Now, as for whether we can deal rationally with North Korea, you might want to read up a little on the lunatic running that country. Under his ‘leadership’, North Korea has become to look more like a cult than a government. He claims that the skies shook with thunder and lightning when he was born. He claims that at age four he caused a storm in Japan by smudging a picture of it with ink. He claims he can create a paradise by touching the picture of a ruined place. He has commissioned more than 20,000 plaster busts of himself, and the people wear badges of 20 different ranks, each showing a picture of Kim, to show their social status. He owned 2.5 billion dollars worth of palaces, including an underwater palace. He keeps changing his official title to more and more outlandish ones, much like Michael Jackson changes his face. The country spends 4% of its GDP ‘praising’ Kim Jong-il through parades, statures, and new palaces. The man is a total nutjob.
Here’s a decent overview site with lots of links describing North Korea. I suggest you go read some of those links, and then come back and tell me that you think this is a country the U.S. can deal with safely as it builds up a nuclear stockpile and ICBMs.
North Korea is far more dangerous than Iraq. Until recently, I thought it was containable. Now I’m not sure. If that reactor goes online, he can apparently build 50 nukes a year. You want to leave that problem to your children?
That problem is likely to be left to our children, regardless. NK is the present case, there is no reason to believe it is the last, far from it.

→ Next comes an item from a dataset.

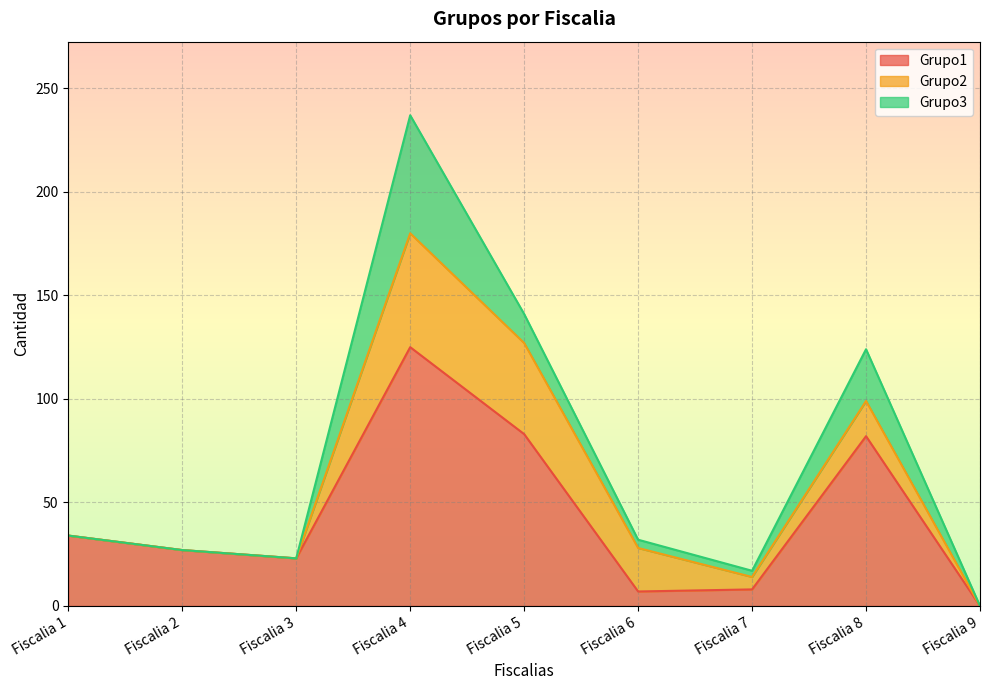

How many categories are shown in the chart?

9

And as to the mental stability of its leader, well, that’s as may be. Perhaps adopting a threatening stance towards a heavily armed paranoid is your idea of an excellent policy. I have my doubts. Grave doubts. And being quoted on 60 Minutes as to his visceral hatred of Kim Jong-Il is the kind of delicate diplomacy that has made Texans so widely beloved.
That said, I think the Powell approach is correct. Sometimes I think he’s the only sane officer on the bridge of the USS Foreign Policy.
Amusing how someone can talk about “red herrings,” yet their response to nuclear proliferation, violation of multiple treaties and protocols, not to mention the most reprehensible human rights violations one will find anywhere on the planet, is to talk ad nauseum about what a bad job the U.S. president is doing.